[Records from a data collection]
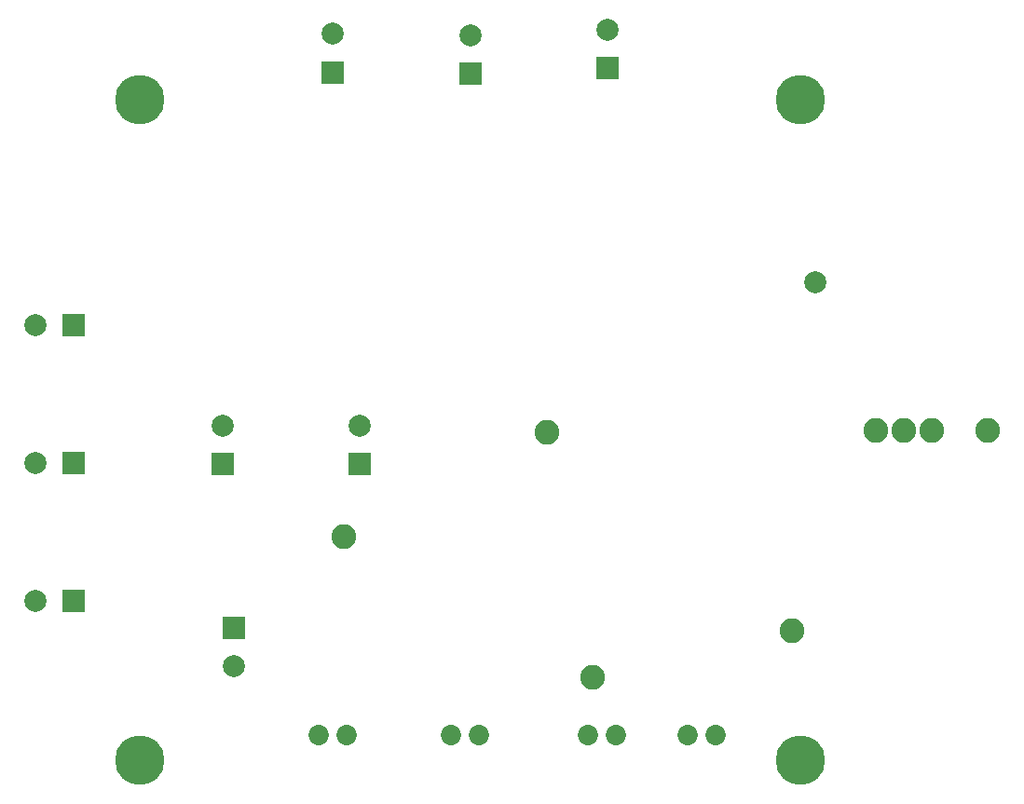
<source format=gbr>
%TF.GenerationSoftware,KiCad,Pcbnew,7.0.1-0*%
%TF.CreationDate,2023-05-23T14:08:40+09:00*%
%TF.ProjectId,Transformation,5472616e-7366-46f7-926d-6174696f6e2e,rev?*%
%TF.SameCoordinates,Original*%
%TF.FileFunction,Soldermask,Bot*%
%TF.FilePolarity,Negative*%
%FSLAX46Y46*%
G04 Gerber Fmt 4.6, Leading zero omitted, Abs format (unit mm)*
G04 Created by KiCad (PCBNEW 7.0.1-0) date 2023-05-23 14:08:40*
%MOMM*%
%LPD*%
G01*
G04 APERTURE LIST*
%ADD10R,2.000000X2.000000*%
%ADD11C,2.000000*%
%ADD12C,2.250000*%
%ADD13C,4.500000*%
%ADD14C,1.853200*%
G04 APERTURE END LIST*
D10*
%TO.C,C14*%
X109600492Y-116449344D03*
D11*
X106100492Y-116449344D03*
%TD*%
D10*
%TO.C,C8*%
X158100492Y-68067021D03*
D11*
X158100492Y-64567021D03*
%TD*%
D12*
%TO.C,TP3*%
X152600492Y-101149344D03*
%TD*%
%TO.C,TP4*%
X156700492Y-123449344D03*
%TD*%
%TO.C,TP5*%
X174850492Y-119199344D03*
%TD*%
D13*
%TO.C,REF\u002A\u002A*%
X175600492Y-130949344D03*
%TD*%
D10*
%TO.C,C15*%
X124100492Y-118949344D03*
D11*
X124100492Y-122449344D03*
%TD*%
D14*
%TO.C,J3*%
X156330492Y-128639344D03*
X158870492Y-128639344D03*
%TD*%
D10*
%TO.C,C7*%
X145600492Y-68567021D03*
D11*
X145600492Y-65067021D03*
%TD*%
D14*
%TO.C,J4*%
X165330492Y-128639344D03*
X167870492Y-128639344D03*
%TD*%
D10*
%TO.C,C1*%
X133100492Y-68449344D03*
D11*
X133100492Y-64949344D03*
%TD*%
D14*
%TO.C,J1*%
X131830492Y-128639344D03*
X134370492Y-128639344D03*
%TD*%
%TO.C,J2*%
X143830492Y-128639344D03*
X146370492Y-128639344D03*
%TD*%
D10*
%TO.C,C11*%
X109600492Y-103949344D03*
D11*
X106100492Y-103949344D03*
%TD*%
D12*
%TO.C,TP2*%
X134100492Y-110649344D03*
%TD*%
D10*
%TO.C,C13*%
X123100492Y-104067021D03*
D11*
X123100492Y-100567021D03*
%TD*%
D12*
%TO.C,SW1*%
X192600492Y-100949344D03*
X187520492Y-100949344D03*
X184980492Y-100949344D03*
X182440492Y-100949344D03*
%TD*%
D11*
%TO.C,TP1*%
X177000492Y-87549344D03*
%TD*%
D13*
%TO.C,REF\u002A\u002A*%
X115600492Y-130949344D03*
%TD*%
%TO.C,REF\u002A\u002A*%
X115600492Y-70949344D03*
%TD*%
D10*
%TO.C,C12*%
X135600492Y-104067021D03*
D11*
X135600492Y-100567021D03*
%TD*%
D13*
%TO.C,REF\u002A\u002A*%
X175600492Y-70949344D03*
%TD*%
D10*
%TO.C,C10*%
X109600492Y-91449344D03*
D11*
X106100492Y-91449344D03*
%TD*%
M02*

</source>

==

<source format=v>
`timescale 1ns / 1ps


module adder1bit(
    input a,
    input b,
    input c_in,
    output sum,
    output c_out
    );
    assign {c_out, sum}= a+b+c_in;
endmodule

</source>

Assignment:
Read the entries and select each line where the word "LIST" is found.

Answer box:
G04 APERTURE LIST*
G04 APERTURE END LIST*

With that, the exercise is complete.